方仙外道 第28节

  “多谢姐姐的款待,弟弟这就不叨扰了。”

  方束一抹嘴,纳头朝着窦素芙见礼,作势要告退。

  窦素芙也不再留他,款款的走到门口,打算放他出去。

  但是忽然。

  窦素芙那丰腴的身子,又抢先把门给压住,并冲着方束作了个噤声的嘘气动作。

  方束不明所以。

  很快的,他听见门外响起了奔走声,并且有哭哭啼啼的声音响起:

  “别打我、别打!”

  是一女子正在门外夜奔。

  对方的身后,还有骂骂咧咧的声音:

  “跑?你能跑哪去!

  你个山下来的臭婊子,待会你还要求着我收你进门。”

  夜奔的女子一听声音就很年轻,还让方束隐隐感觉有几分耳熟。

  骂人的男子则是一听声音就很老,老猴似的。

  “不要!我不是奴婢,我不是来当……”女子似乎当真没跑了,一下子就被抓住,只是放声哭嚎。

  但那老头似乎不可怜她,啪的就有耳刮子声音响起。

  “不是?真以为是那牙婆子说的,我是给屋里那讨债赔钱货买的你?

  呸!你也不撒泡尿照照自己,老子只是为了冲喜,是老子买的你!

  等伺候得老子死了,你也得跟着陪葬!”

  一番恶毒、怨恨、哀嚎的声音,在纸坊中旁若无人的响着,分外凄厉。

  但纸坊中,没有一个人出门去搭理,连窗户都懒得开。

  压着门的窦素芙,她面露怅然,只是口中幽幽:

  “真是糟践人啊。”

  方束自然也不会平白的去招惹麻烦。

  他还在凡间方氏一族中讨生活时,就学会了尊重旁人的命数,包括他自己的。

  方束只是低声问窦素芙:

  “外面的那女子是……苏琴高?”

  “苏琴高?”窦素芙一脸狐疑的看着他,上下打量:

  “你这小鬼,怎么还知道苏妹子的闺名?”

  方束坦然的告知,自己就是和苏琴高乘坐同一条蛇船,自凡间而来的。

  听见这话,窦素芙的狐疑尽去,然后念叨着:“都是苦命人咯。

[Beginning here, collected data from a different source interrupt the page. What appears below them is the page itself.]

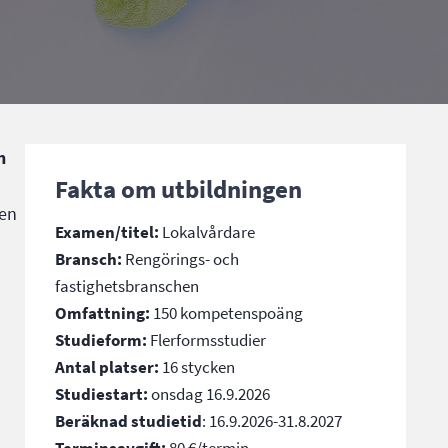
h
Fakta om utbildningen
den
Examen/titel:
Lokalvårdare
Bransch:
Rengörings- och
fastighetsbranschen
Omfattning:
150 kompetenspoäng
Studieform:
Flerformsstudier
Antal platser:
16 stycken
Studiestart:
onsdag 16.9.2026
Beräknad studietid
: 16.9.2026-31.8.2027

”

  细细一问,方束这才得知。

  原来是那苏琴高自以为,她是嫁入了纸坊,嫁给那病秧子,来吃老头一家绝户的。

  结果她纯属是被“体己的姐儿”给坑骗了。

  那病秧子只是个幌子,她真正的买主是那病秧子的老爹。

  牙婆子的嘴里的,没有一句实话。

  更具体的,则是病秧子的老爹是在给自个取妾,这厮想给儿子冲冲喜,并且真要是儿子死了,他也能努努力,想办法让苏琴高再替他生一个。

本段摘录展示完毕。